I've been fortunate to have known a few medical providers who seemed to try for that balance.





Friday, February 2, 2024

Snow Days and Imagination Exercises for Meema

                                                                          

First of all, look at this! No front teeth! (But there are new ones coming in.)                                                        


Monday and Wednesday were snow days and I stayed with Meema. I found lots to do.

                                                      
I had a remote learning packet with stuff to do. It was all pretty easy.
                                                     

Meema kept asking me questions, so I went and got her spatula for her to play with. I am good at schoolwork. And on the last Awards Day, I got an award for Expressive Reading. Meema was very happy--she always tells me how good it is to read with expression. I sometimes do different voices too.
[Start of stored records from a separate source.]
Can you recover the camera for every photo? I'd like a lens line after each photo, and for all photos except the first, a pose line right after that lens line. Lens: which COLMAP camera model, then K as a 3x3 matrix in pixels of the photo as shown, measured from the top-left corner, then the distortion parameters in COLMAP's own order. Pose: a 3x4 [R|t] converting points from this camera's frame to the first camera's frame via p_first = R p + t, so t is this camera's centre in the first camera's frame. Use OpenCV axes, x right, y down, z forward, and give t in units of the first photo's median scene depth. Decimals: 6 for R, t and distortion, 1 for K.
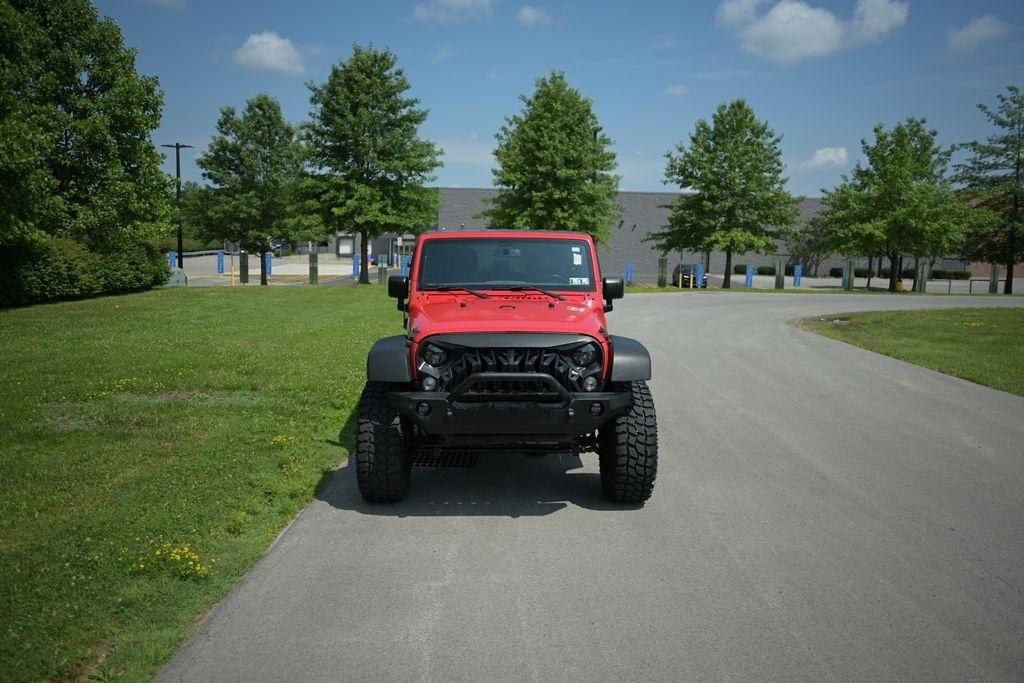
lens RADIAL K [[807.9, 0, 508.5], [0, 807.9, 350.0], [0, 0, 1]] dist [0.002094, -0.001279]
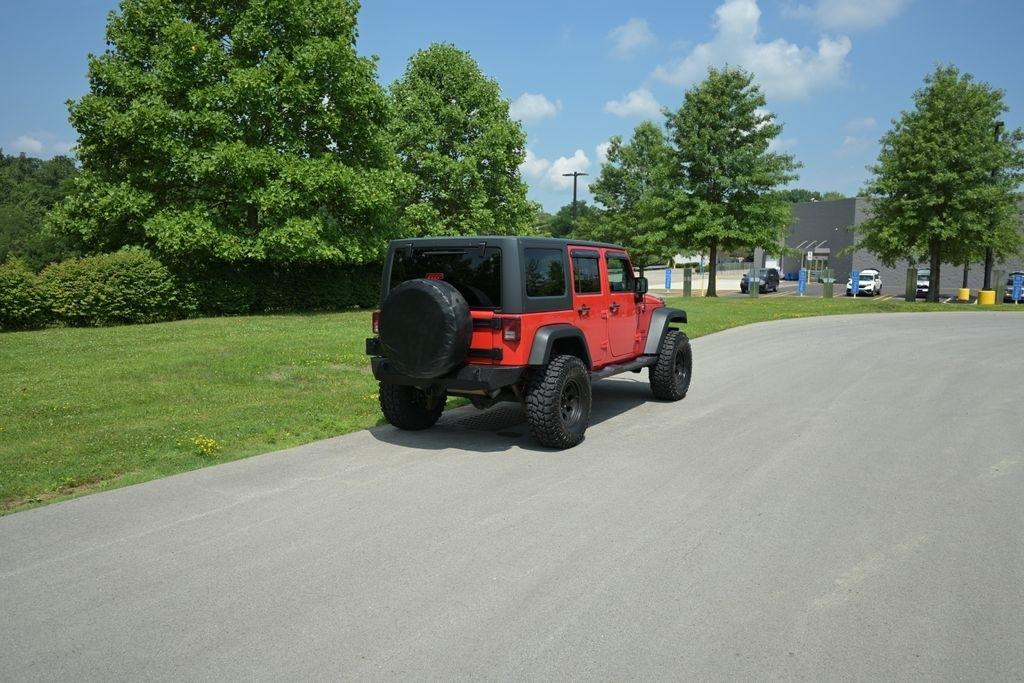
lens RADIAL K [[807.9, 0, 503.3], [0, 807.9, 340.6], [0, 0, 1]] dist [0.002094, -0.001279]
pose [[0.857043, 0.040365, -0.513661, 0.118841], [-0.056639, 0.998266, -0.016056, 0.004529], [0.512122, 0.042854, 0.857843, -0.013947]]
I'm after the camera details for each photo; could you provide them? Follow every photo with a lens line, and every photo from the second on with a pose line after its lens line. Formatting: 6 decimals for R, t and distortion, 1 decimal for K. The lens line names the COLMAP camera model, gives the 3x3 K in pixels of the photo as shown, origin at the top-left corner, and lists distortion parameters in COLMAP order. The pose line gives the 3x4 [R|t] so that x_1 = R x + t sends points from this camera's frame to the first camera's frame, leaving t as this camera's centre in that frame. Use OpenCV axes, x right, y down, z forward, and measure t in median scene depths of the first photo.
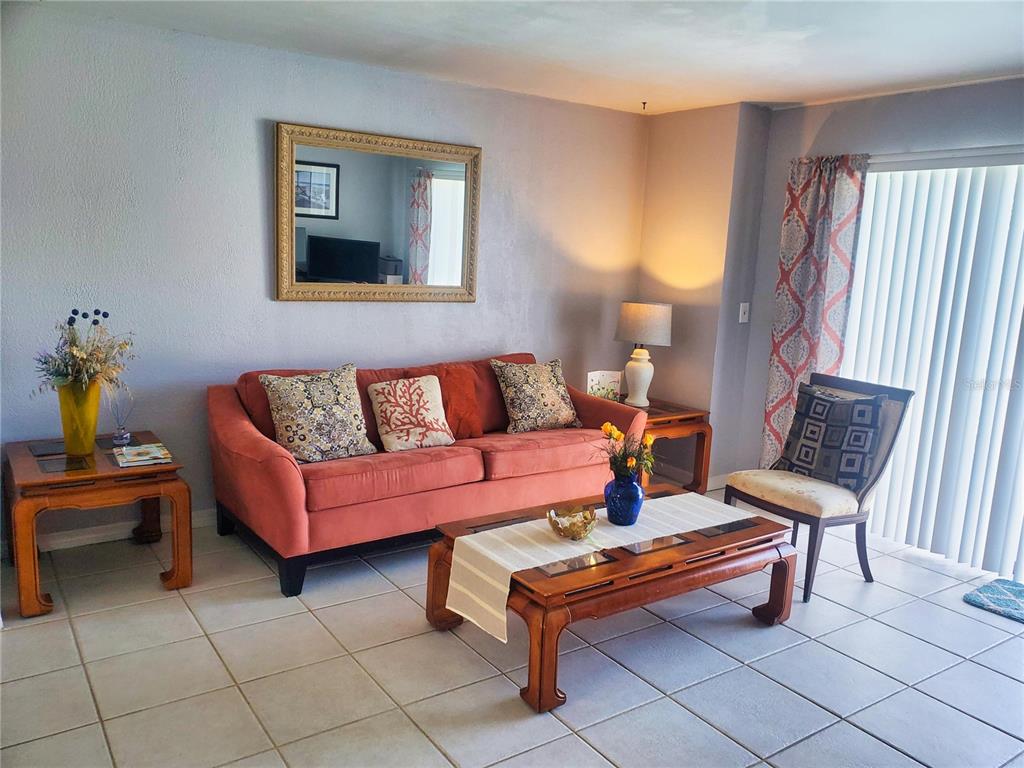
lens RADIAL K [[779.1, 0, 510.5], [0, 779.1, 388.7], [0, 0, 1]] dist [0.014021, -0.007937]
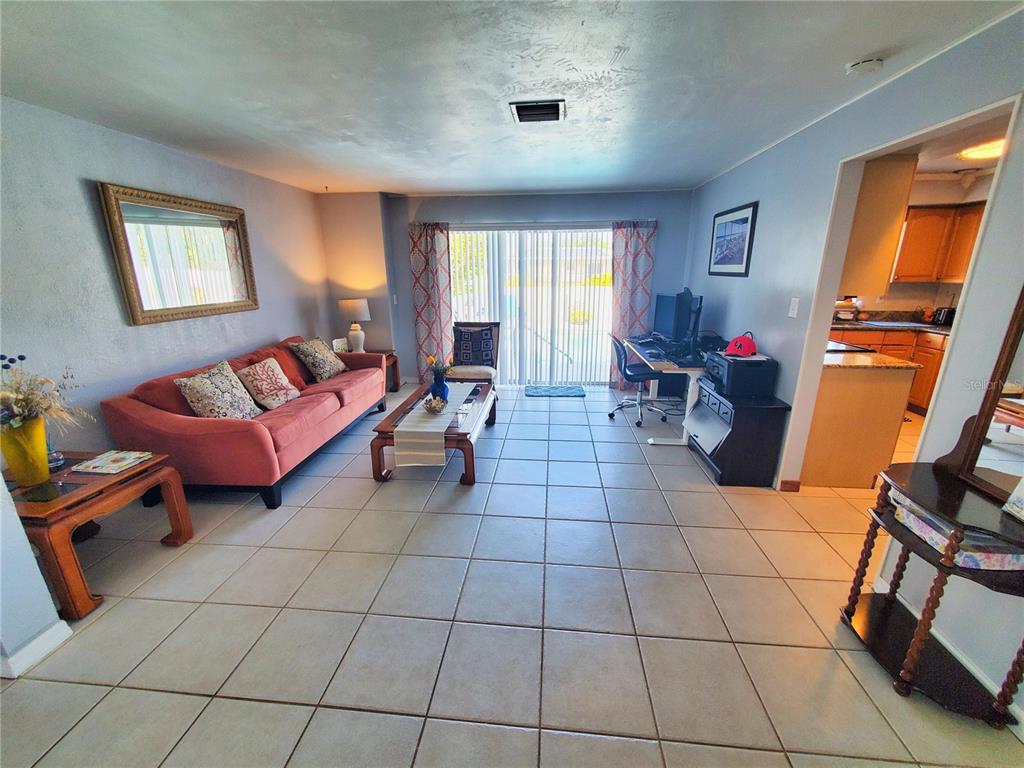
lens RADIAL K [[409.8, 0, 513.7], [0, 409.8, 381.2], [0, 0, 1]] dist [-0.000538, -0.000006]
pose [[0.638650, -0.248309, 0.728333, -0.420132], [0.167131, 0.968671, 0.183695, -0.043694], [-0.751128, 0.004411, 0.660141, 0.076842]]
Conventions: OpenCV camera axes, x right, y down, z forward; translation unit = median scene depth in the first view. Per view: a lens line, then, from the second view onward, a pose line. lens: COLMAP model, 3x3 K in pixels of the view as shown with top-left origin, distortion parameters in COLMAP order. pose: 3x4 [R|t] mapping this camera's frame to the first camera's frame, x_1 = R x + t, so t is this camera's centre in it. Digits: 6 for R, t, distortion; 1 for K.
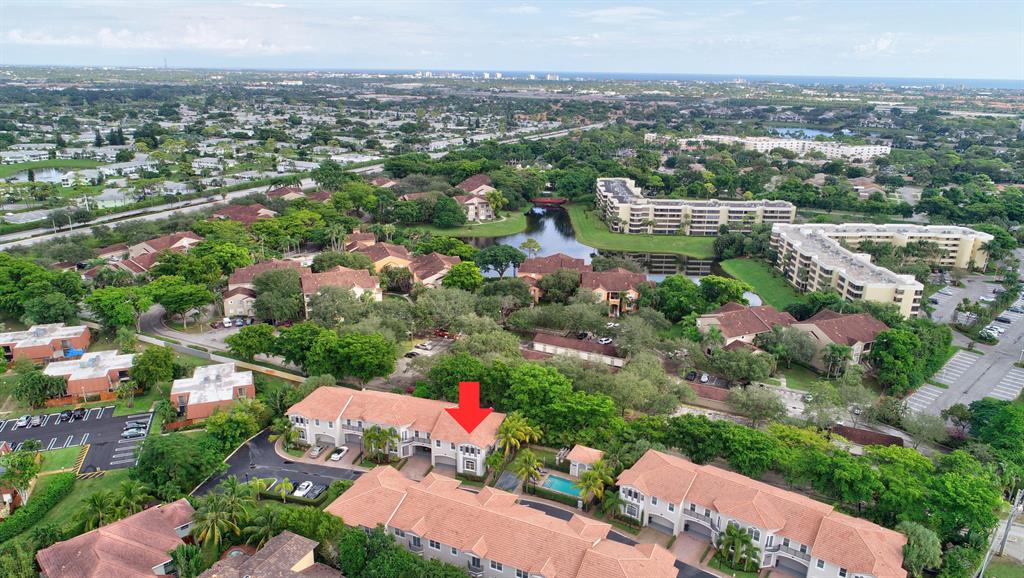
lens RADIAL K [[677.7, 0, 512.0], [0, 677.7, 289.0], [0, 0, 1]] dist [-0.001850, -0.004295]
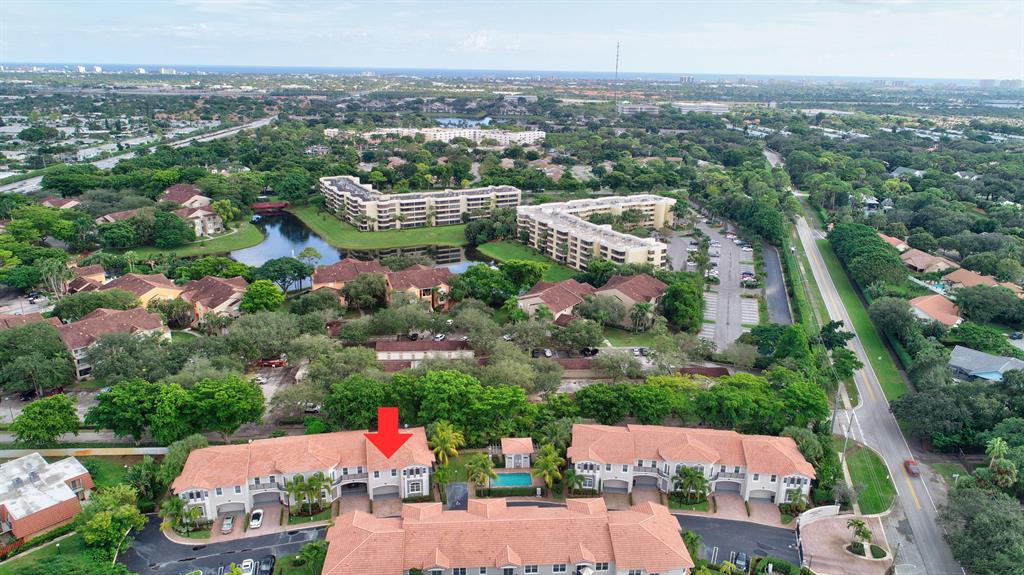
lens RADIAL K [[677.7, 0, 512.0], [0, 677.7, 287.5], [0, 0, 1]] dist [-0.001850, -0.004295]
pose [[0.873697, -0.150217, 0.462697, -0.144198], [0.146934, 0.988195, 0.043372, -0.015839], [-0.463750, 0.030092, 0.885455, 0.037703]]
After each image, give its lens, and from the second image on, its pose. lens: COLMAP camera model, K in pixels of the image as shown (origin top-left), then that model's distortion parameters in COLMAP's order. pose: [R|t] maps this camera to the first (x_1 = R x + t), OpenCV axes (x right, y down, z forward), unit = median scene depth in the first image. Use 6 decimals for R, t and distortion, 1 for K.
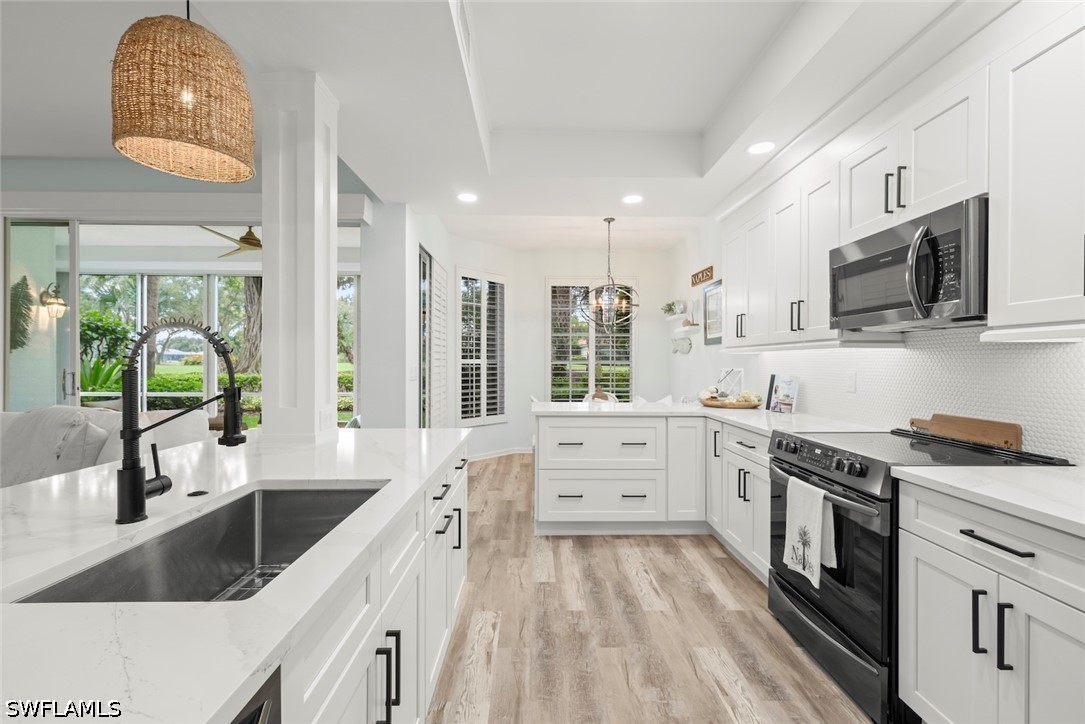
lens RADIAL K [[471.3, 0, 548.7], [0, 471.3, 363.3], [0, 0, 1]] dist [0.000704, 0.000246]
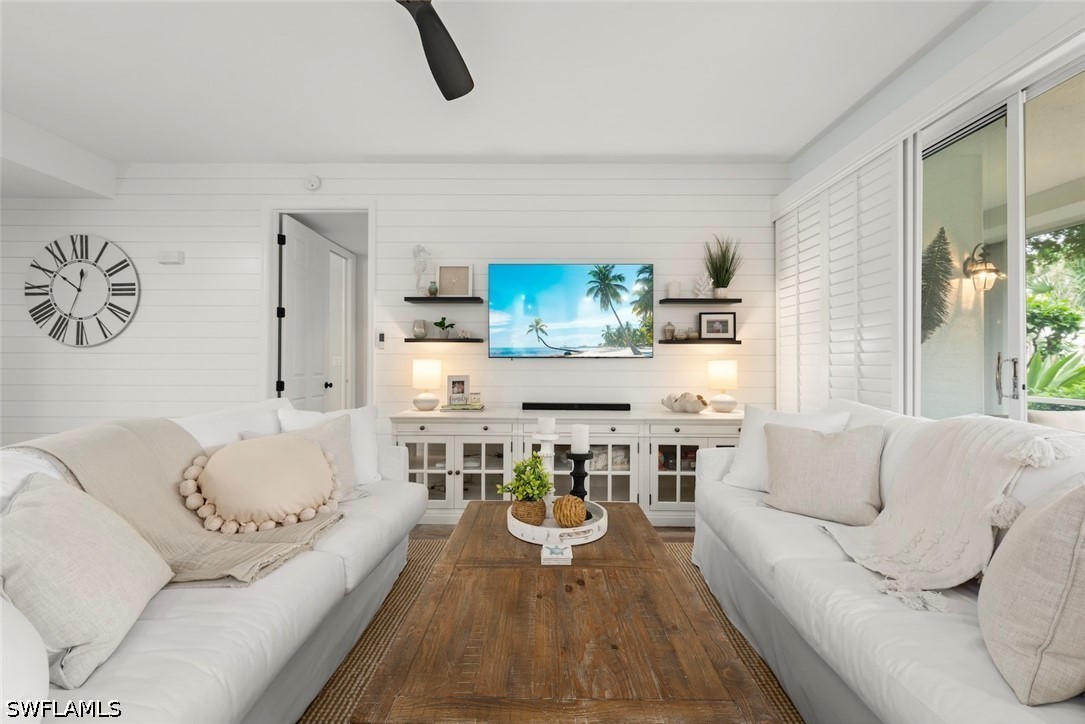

                                                          
The babies love the story about baby dragons.
                                                          


All that was on Wednesday. On Monday, Meema and I worked on putting together a kaleidoscope and she kept looking at the directions. I told her to use her imagination and she kept saying we needed to follow the directions. (There was glitter and little tiny stars and little purple balls EVERYWHERE.)                                                      


We finally got the kaleidoscope together and then I decided to give Meema some Imagination Lessons.

                                                                                


I made her an Imagination Mask to help her use her imagination. (There is a back part with brown hair but you can't see it.)
                                                                             
                                                                             

             Then I made an Imagination Trail for her to follow. (Editor's note: Coins are good for playing with but haven't the importance they once had.)

                                                            


 I showed Meema how I used my imagination and put the leftover glitter in some play dough. I also did a song about imagination. 

The we took turns doing puppet shows. I think Meema's imagination got better. But I will keep working on her.
                                                         


                                                     

Thursday, February 1, 2024

Rabbit, Rabbit

                                                                                    


Trying something a bit different. Apologies for the lack of drawing skills--I thought I'd have time to do a better version, but life caught up with me.